• PROBLEM DETAILS
Except for the pictures, write out all the records that follow exactly.

• STUDY MATERIAL
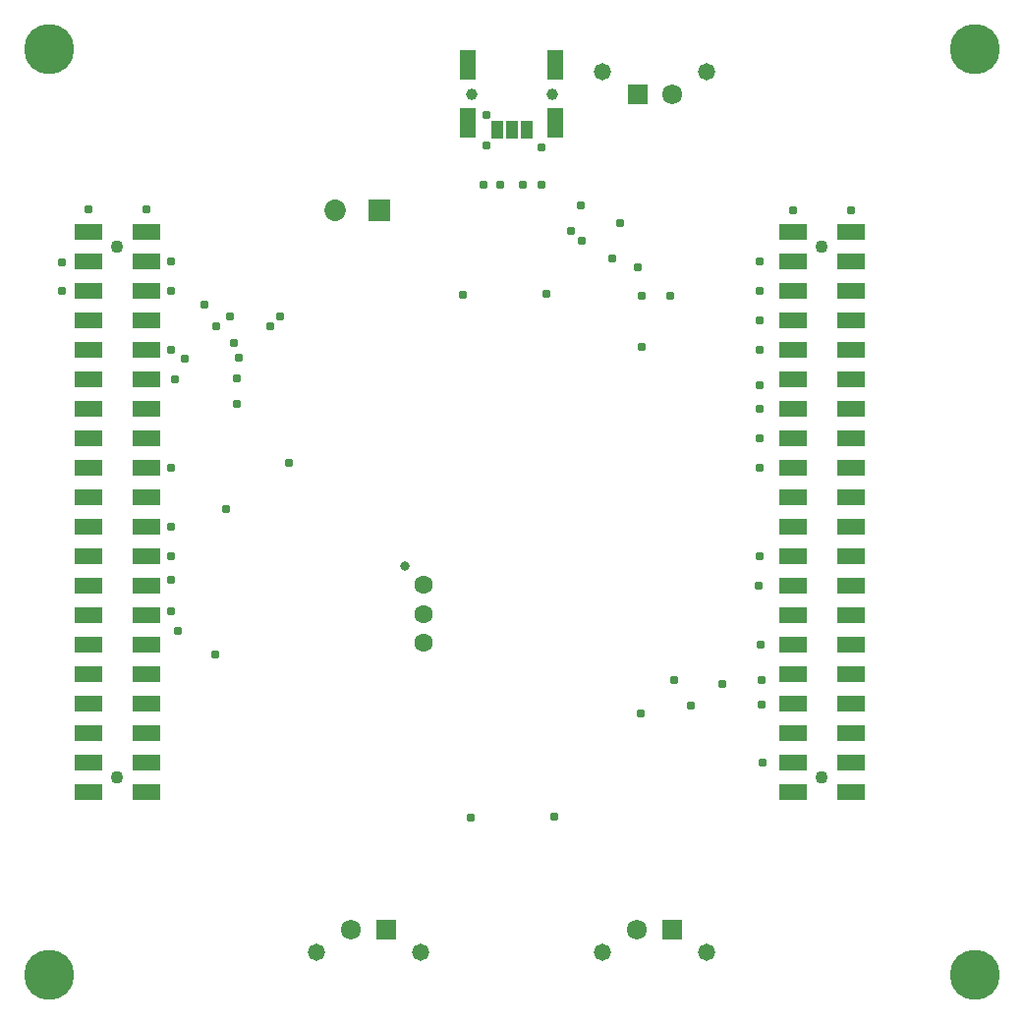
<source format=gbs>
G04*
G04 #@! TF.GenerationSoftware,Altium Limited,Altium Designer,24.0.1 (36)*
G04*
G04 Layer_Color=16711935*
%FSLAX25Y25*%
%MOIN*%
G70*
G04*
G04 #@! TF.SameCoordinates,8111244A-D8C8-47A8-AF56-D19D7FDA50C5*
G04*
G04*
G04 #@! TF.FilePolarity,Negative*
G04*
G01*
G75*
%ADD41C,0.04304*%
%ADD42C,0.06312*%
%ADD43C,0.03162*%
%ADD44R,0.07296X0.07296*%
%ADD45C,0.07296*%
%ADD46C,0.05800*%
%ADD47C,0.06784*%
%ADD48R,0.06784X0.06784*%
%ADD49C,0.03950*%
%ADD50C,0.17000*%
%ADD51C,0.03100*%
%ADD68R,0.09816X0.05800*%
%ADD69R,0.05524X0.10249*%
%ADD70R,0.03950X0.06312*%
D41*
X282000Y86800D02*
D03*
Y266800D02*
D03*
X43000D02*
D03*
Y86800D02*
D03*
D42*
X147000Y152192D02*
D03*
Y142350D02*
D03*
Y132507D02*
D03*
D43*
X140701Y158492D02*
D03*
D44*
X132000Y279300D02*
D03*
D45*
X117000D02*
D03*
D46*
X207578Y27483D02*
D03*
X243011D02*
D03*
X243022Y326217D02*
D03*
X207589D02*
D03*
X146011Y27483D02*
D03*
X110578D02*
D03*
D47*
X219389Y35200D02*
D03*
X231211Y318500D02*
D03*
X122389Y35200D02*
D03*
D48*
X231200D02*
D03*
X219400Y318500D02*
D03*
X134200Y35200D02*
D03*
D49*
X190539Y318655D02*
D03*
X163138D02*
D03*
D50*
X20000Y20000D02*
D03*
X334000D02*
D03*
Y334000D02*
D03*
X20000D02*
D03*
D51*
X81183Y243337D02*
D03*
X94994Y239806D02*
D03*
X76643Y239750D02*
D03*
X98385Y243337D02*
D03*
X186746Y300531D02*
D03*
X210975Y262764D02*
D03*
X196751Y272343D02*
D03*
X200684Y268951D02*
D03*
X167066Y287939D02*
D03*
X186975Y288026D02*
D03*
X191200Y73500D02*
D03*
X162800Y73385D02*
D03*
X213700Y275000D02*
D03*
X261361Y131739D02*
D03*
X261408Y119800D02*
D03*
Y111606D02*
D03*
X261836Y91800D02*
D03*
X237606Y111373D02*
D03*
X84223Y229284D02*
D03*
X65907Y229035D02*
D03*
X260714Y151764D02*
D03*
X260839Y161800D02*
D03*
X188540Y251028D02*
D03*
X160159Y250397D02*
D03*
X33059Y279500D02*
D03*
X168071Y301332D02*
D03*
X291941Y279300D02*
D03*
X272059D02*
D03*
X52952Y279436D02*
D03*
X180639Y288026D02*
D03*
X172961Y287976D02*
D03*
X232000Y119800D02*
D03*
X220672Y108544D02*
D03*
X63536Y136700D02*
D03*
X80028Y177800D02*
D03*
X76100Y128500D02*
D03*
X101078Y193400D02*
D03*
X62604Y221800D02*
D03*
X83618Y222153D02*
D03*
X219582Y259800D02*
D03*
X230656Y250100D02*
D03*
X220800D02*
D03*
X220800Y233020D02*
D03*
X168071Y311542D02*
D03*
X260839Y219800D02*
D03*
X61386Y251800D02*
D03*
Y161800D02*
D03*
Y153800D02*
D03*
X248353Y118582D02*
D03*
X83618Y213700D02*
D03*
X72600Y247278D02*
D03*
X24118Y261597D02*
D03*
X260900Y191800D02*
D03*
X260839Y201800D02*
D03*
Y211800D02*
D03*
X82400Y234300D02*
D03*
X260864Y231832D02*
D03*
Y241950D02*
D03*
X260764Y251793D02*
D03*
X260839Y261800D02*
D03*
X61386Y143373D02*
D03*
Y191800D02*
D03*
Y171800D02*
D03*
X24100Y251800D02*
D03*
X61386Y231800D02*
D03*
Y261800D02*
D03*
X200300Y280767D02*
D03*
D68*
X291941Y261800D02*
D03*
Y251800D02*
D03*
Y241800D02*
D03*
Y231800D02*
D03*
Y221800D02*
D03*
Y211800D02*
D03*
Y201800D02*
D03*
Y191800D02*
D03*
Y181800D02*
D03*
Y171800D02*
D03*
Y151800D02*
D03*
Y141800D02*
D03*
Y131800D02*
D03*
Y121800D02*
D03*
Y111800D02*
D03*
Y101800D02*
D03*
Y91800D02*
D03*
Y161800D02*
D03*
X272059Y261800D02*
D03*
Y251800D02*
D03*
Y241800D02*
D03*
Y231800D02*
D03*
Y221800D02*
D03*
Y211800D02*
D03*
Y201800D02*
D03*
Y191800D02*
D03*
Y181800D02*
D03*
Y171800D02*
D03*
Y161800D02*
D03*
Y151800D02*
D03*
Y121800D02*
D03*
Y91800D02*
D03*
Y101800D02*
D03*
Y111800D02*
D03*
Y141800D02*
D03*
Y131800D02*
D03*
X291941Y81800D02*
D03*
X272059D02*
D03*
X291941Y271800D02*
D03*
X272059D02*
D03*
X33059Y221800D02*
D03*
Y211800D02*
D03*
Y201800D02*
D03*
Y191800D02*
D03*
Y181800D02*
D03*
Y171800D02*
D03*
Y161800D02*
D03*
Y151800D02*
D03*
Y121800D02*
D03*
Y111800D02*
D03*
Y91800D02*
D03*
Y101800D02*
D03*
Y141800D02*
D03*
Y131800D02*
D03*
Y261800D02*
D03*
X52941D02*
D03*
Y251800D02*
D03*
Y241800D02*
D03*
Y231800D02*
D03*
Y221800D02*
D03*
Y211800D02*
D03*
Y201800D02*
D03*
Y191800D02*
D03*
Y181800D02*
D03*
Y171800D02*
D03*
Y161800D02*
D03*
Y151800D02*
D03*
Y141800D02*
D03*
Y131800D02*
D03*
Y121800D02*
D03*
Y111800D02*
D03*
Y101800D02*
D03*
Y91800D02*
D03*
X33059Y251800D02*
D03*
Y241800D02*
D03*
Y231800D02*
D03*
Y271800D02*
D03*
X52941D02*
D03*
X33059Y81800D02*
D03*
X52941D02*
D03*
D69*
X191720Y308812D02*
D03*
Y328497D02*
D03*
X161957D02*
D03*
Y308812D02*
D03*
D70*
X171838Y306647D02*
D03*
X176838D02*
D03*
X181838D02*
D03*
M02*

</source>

• ANSWER TO THIS EXERCISE
<source format=gbs>
G04*
G04 #@! TF.GenerationSoftware,Altium Limited,Altium Designer,24.0.1 (36)*
G04*
G04 Layer_Color=16711935*
%FSLAX25Y25*%
%MOIN*%
G70*
G04*
G04 #@! TF.SameCoordinates,8111244A-D8C8-47A8-AF56-D19D7FDA50C5*
G04*
G04*
G04 #@! TF.FilePolarity,Negative*
G04*
G01*
G75*
%ADD41C,0.04304*%
%ADD42C,0.06312*%
%ADD43C,0.03162*%
%ADD44R,0.07296X0.07296*%
%ADD45C,0.07296*%
%ADD46C,0.05800*%
%ADD47C,0.06784*%
%ADD48R,0.06784X0.06784*%
%ADD49C,0.03950*%
%ADD50C,0.17000*%
%ADD51C,0.03100*%
%ADD68R,0.09816X0.05800*%
%ADD69R,0.05524X0.10249*%
%ADD70R,0.03950X0.06312*%
D41*
X282000Y86800D02*
D03*
Y266800D02*
D03*
X43000D02*
D03*
Y86800D02*
D03*
D42*
X147000Y152192D02*
D03*
Y142350D02*
D03*
Y132507D02*
D03*
D43*
X140701Y158492D02*
D03*
D44*
X132000Y279300D02*
D03*
D45*
X117000D02*
D03*
D46*
X207578Y27483D02*
D03*
X243011D02*
D03*
X243022Y326217D02*
D03*
X207589D02*
D03*
X146011Y27483D02*
D03*
X110578D02*
D03*
D47*
X219389Y35200D02*
D03*
X231211Y318500D02*
D03*
X122389Y35200D02*
D03*
D48*
X231200D02*
D03*
X219400Y318500D02*
D03*
X134200Y35200D02*
D03*
D49*
X190539Y318655D02*
D03*
X163138D02*
D03*
D50*
X20000Y20000D02*
D03*
X334000D02*
D03*
Y334000D02*
D03*
X20000D02*
D03*
D51*
X81183Y243337D02*
D03*
X94994Y239806D02*
D03*
X76643Y239750D02*
D03*
X98385Y243337D02*
D03*
X186746Y300531D02*
D03*
X210975Y262764D02*
D03*
X196751Y272343D02*
D03*
X200684Y268951D02*
D03*
X167066Y287939D02*
D03*
X186975Y288026D02*
D03*
X191200Y73500D02*
D03*
X162800Y73385D02*
D03*
X213700Y275000D02*
D03*
X261361Y131739D02*
D03*
X261408Y119800D02*
D03*
Y111606D02*
D03*
X261836Y91800D02*
D03*
X237606Y111373D02*
D03*
X84223Y229284D02*
D03*
X65907Y229035D02*
D03*
X260714Y151764D02*
D03*
X260839Y161800D02*
D03*
X188540Y251028D02*
D03*
X160159Y250397D02*
D03*
X33059Y279500D02*
D03*
X168071Y301332D02*
D03*
X291941Y279300D02*
D03*
X272059D02*
D03*
X52952Y279436D02*
D03*
X180639Y288026D02*
D03*
X172961Y287976D02*
D03*
X232000Y119800D02*
D03*
X220672Y108544D02*
D03*
X63536Y136700D02*
D03*
X80028Y177800D02*
D03*
X76100Y128500D02*
D03*
X101078Y193400D02*
D03*
X62604Y221800D02*
D03*
X83618Y222153D02*
D03*
X219582Y259800D02*
D03*
X230656Y250100D02*
D03*
X220800D02*
D03*
X220800Y233020D02*
D03*
X168071Y311542D02*
D03*
X260839Y219800D02*
D03*
X61386Y251800D02*
D03*
Y161800D02*
D03*
Y153800D02*
D03*
X248353Y118582D02*
D03*
X83618Y213700D02*
D03*
X72600Y247278D02*
D03*
X24118Y261597D02*
D03*
X260900Y191800D02*
D03*
X260839Y201800D02*
D03*
Y211800D02*
D03*
X82400Y234300D02*
D03*
X260864Y231832D02*
D03*
Y241950D02*
D03*
X260764Y251793D02*
D03*
X260839Y261800D02*
D03*
X61386Y143373D02*
D03*
Y191800D02*
D03*
Y171800D02*
D03*
X24100Y251800D02*
D03*
X61386Y231800D02*
D03*
Y261800D02*
D03*
X200300Y280767D02*
D03*
D68*
X291941Y261800D02*
D03*
Y251800D02*
D03*
Y241800D02*
D03*
Y231800D02*
D03*
Y221800D02*
D03*
Y211800D02*
D03*
Y201800D02*
D03*
Y191800D02*
D03*
Y181800D02*
D03*
Y171800D02*
D03*
Y151800D02*
D03*
Y141800D02*
D03*
Y131800D02*
D03*
Y121800D02*
D03*
Y111800D02*
D03*
Y101800D02*
D03*
Y91800D02*
D03*
Y161800D02*
D03*
X272059Y261800D02*
D03*
Y251800D02*
D03*
Y241800D02*
D03*
Y231800D02*
D03*
Y221800D02*
D03*
Y211800D02*
D03*
Y201800D02*
D03*
Y191800D02*
D03*
Y181800D02*
D03*
Y171800D02*
D03*
Y161800D02*
D03*
Y151800D02*
D03*
Y121800D02*
D03*
Y91800D02*
D03*
Y101800D02*
D03*
Y111800D02*
D03*
Y141800D02*
D03*
Y131800D02*
D03*
X291941Y81800D02*
D03*
X272059D02*
D03*
X291941Y271800D02*
D03*
X272059D02*
D03*
X33059Y221800D02*
D03*
Y211800D02*
D03*
Y201800D02*
D03*
Y191800D02*
D03*
Y181800D02*
D03*
Y171800D02*
D03*
Y161800D02*
D03*
Y151800D02*
D03*
Y121800D02*
D03*
Y111800D02*
D03*
Y91800D02*
D03*
Y101800D02*
D03*
Y141800D02*
D03*
Y131800D02*
D03*
Y261800D02*
D03*
X52941D02*
D03*
Y251800D02*
D03*
Y241800D02*
D03*
Y231800D02*
D03*
Y221800D02*
D03*
Y211800D02*
D03*
Y201800D02*
D03*
Y191800D02*
D03*
Y181800D02*
D03*
Y171800D02*
D03*
Y161800D02*
D03*
Y151800D02*
D03*
Y141800D02*
D03*
Y131800D02*
D03*
Y121800D02*
D03*
Y111800D02*
D03*
Y101800D02*
D03*
Y91800D02*
D03*
X33059Y251800D02*
D03*
Y241800D02*
D03*
Y231800D02*
D03*
Y271800D02*
D03*
X52941D02*
D03*
X33059Y81800D02*
D03*
X52941D02*
D03*
D69*
X191720Y308812D02*
D03*
Y328497D02*
D03*
X161957D02*
D03*
Y308812D02*
D03*
D70*
X171838Y306647D02*
D03*
X176838D02*
D03*
X181838D02*
D03*
M02*

</source>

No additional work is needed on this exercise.